In 1993, the New Hampshire Supreme Court ruled that public employee personnel records, including disciplinary records, are exempt from disclosure under the state’s Right to Know law. 

More than 25 years later, that decision, known as Union Leader v. Fenniman, is back under the microscope.


On Wednesday, the court’s justices heard arguments in three separate cases that each touch on whether Fenniman was correctly decided, or if the current justices should overturn the ruling. 

The first case argued Wednesday involves whether an arbitrator’s report on the firing of a Portsmouth police officer who had an improper relationship with an elderly woman with dementia should be disclosed. While many of the details of Sgt. Aaron Goodwin’s actions are already public, the Portsmouth Herald filed a Right to Know request for the report in part because it may reveal any payments made to Goodwin by the city upon his termination.  
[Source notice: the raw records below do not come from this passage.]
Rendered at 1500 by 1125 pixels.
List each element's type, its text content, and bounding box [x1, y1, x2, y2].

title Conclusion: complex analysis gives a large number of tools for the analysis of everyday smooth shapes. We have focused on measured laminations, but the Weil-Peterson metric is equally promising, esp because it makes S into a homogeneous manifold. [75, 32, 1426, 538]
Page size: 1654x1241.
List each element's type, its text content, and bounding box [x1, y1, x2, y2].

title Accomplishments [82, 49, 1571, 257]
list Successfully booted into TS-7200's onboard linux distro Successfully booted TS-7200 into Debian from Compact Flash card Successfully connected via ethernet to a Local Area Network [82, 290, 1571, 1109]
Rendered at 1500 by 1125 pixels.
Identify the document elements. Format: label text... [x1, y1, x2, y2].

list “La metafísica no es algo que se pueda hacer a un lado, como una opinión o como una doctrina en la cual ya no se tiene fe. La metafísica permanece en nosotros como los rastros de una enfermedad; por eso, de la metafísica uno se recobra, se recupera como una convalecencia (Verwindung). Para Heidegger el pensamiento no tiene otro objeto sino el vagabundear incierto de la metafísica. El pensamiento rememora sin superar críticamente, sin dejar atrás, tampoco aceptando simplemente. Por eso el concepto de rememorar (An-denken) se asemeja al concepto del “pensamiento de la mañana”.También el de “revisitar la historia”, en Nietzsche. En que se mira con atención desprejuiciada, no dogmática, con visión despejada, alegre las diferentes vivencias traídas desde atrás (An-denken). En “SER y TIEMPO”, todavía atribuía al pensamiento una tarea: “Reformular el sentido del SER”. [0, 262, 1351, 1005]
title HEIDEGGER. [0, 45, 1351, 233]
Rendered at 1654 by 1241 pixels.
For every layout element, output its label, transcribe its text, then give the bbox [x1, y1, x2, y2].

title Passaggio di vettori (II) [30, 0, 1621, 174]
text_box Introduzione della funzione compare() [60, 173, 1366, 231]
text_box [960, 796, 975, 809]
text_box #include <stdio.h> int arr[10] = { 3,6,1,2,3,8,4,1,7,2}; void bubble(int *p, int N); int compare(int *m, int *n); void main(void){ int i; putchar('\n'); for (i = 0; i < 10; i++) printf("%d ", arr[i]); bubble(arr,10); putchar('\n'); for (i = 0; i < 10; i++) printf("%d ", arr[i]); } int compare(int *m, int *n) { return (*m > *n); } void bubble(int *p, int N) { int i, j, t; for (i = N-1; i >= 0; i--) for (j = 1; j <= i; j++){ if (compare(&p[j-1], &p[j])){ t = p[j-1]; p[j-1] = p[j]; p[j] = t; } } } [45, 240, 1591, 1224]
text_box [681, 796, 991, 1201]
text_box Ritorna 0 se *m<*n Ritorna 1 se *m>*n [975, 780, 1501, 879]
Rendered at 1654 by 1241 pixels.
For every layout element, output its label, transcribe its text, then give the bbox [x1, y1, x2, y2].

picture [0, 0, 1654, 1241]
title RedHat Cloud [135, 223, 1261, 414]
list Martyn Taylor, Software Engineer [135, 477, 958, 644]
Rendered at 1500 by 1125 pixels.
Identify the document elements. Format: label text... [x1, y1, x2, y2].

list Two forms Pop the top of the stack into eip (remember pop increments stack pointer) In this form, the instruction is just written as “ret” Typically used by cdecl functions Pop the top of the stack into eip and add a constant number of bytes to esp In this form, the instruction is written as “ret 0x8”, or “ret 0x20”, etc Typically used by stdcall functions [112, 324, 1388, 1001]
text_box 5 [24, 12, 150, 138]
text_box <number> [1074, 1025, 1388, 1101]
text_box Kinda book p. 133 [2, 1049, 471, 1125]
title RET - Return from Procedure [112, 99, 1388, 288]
During oral arguments, Justice James Bassett posed a simple question to the attorneys: “Doesn’t the public have an interest in knowing how police officers behave and if they behave improperly, or illegally, isn’t it crucially important that the public know that?”

The union representing the police officer countered it doesn’t. Peter Perroni with the New England Police Benevolent Association said the Fenniman decision and its resulting protections for internal personnel practices was correctly decided, and that if lawmakers thought otherwise, it is on the legislature to re-write the Right to Know statute, not the courts. 

“Those policy interests are being weighed,” said Perroni. “The stakeholders are there weighing those interests, and the public elects a Legislature to make those policy decisions.”

But lawyers for the Seacoast Newspaper Group and the Union Leader contend the Fenniman opinion was wrong then, and is wrong now. 

They argued on Wednesday that instead of a blanket prohibition, these public records, including disciplinary records, should face a simple balancing test: Would disclosure be in the public’s interest, or would any resulting invasion of the employee’s privacy outweigh that interest?

Justice Anna Barbara Hantz Marconi posed her own skeptical-sounding question: Would overturning Fenniman create a slippery slope where even mundane disciplinary actions, such as a complaint about the town building inspector being rude to a resident, also need to be disclosed?

“So we are going to be talking about every municipal employee, every act of discipline, from now til the end of time in every community?” she asked.

To attorney Gregory Sullivan with the Union Leader, the answer is clear: The public has a right to know. 

“The public’s right to know what the government is up to is not a slippery slope. It is what this country and this state is all about,” he said.

The second case before the court involves an audit into the Salem Police Department. A version of that audit was released to the public and made available on the town’s website, but the names of officers and any identifying information was redacted. 

The town’s attorney, Barton Mayor, argued the redactions were appropriate under Fenniman  and that even without the names, the residents are still able to obtain a clear picture of how their local government functions, which is the end goal of the Right to Know statute.

“One does not learn about the operations of government by securing the names of employees who have been involved in disciplinary matters,” Mayor told the court. “It doesn’t interfere with our ability to understand government.”

The ACLU of New Hampshire, however, says without naming the officers, there can be no real accountability. It’s pushing for the release of an unredacted version.

“The government is made of individuals. Those individuals are paid by us. Sometimes they engage in misconduct, and when that happens, I think the public has a right to know who,” argued Gilles Bissonette, attorney for the ACLU. 

The third case before the court involves journalism students at Keene State University. As part of an assignment, they filed a range of Right to Know requests with the city, including for police brutality reports, restaurant inspections, and underage drinking citations. 

Keene city officials, though, pushed back on the nature of the requests and how they were worded. 

City Attorney Thomas Mullins summed up the day’s arguments on the Right to Know law by acknowleding that “this is a very difficult statute...and all the municipal attorneys in this room will understand that it is a very difficult thing to parse through.”

The four Supreme Court justices now have the difficult work of deciding what’s public and what’s not, and whether the 1993 Fenniman decision should still hold. Opinions in all three cases are expected in three to six months.